We further confirm, on behalf of the Company, that the Company effected a reverse stock split of its authorized and issued and outstanding shares of common stock on a one new share for seventy old shares basis (1:70). As a result of the reverse split, the Company's authorized share capital decreased from 1,025,000,000 shares of common stock to 14,642,857 shares of common stock and correspondingly, the Company's issued and outstanding share capital decreased from 64,317,709 shares of common stock to 918,780 shares of common stock. We confirm, on behalf of the Company, that the reverse split did not require shareholder approval because it was effected pursuant to Nevada Revised Statutes Section 78.207, which does not require shareholder approval in connection with a forward or reverse stock split that is effected simultaneously with a forward or reverse split of the Company's authorized share capital on the same basis.

We further confirm, on behalf of the Company, that the Company has revised its disclosure in the Schedule 14C/A to disclose why the Company is now seeking an increase in the number of authorized shares to one billion shares when it recently decreased the number of authorized shares from approximately one billion to 14 million as part of the reverse stock split.

Commission Comment:

We urge all persons who are responsible for the accuracy and adequacy of the disclosure in the filing to be certain that the filing includes the information the federal securities laws and applicable rules require. Since the company and its management are in possession of all facts relating to a company's disclosure, they are responsible for the accuracy and adequacy of the disclosures they have made.

- **Extracted entries**
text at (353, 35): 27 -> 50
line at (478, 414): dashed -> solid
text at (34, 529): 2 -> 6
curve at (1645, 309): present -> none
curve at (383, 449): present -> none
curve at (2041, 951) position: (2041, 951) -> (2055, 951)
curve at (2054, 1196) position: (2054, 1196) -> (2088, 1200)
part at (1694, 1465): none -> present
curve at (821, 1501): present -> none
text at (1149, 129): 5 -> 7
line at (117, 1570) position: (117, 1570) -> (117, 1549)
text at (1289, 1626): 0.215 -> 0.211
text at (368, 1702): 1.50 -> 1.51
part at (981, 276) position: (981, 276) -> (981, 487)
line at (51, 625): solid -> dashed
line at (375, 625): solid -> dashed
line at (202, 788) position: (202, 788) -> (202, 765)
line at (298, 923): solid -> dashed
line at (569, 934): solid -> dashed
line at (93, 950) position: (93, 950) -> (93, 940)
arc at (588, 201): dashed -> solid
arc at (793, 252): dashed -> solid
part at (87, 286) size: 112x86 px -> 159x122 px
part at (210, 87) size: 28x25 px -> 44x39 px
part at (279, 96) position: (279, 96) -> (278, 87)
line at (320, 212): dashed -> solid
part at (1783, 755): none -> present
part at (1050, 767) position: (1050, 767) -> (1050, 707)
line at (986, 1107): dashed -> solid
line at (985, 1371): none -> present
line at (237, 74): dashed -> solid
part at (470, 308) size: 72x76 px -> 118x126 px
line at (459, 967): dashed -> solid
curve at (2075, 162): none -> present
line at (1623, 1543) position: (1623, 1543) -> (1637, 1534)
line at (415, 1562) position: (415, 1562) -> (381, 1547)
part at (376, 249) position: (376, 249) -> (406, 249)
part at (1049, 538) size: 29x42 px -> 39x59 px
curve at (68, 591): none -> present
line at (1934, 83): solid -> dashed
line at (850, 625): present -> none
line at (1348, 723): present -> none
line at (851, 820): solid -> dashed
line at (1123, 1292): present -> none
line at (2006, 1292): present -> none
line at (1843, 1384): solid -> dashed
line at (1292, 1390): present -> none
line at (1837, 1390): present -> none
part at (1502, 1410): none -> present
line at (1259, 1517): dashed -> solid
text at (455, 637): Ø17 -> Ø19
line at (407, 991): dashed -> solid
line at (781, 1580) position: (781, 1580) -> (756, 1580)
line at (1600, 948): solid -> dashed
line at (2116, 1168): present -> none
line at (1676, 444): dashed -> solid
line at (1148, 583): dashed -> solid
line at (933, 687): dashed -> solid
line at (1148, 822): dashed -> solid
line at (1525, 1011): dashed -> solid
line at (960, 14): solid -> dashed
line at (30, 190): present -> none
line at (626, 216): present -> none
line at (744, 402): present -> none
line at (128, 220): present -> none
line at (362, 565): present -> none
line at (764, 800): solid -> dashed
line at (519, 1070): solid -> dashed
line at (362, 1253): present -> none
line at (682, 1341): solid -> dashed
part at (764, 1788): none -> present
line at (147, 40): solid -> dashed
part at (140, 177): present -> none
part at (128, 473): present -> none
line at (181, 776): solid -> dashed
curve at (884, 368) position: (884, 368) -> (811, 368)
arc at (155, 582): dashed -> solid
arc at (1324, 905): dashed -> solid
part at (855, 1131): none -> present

- **To-do list**
**a.** From the letter on the reverse stock split, list every share total written in numerals for the Company's authorized or issued and outstanding common stock, before and after the split.
**b.** According to the letter on the reverse stock split, under which statute was the split carried out without shareholder approval?
**c.** Write the next part of the letter on the reverse stock split, starting after its last sentence.

- **Per-task answers**
**a.**
- 1,025,000,000 shares (authorized, before)
- 14,642,857 shares (authorized, after)
- 64,317,709 shares (issued and outstanding, before)
- 918,780 shares (issued and outstanding, after)

**b.** Nevada Revised Statutes Section 78.207.

**c.**
In responding to our comments, please provide a written statement from the company acknowledging that:

  • The company is responsible for the adequacy and accuracy of the disclosure in the filing;
  • Staff comments or changes to disclosure in response to staff comments do not foreclose the Commission from taking any action with respect to the filing; and
  • The company may not assert staff comments as a defense in any proceeding initiated by the Commission or any person under the federal securities laws of the United States.

Company Response:

We confirm, on behalf of the Company, that the Company has provided the requested written statement, which is enclosed herewith and has been filed separately as EDGAR correspondence.

On behalf of the Company we sincerely hope and trust that each of the foregoing and the enclosed draft 14C/A are clear and satisfactory in this matter and truly responsive to the Comment Letter, which the Company has found helpful; however, should the Commission have any further comments or questions arising from any of the same please do not hesitate to contact the writer at (604) 691-6839 of our offices at any time.

On behalf of the Company we thank the Commission for its prompt attention to and ongoing cooperation in this matter, and we remain,

Yours very truly,

"Daniel D. Dex"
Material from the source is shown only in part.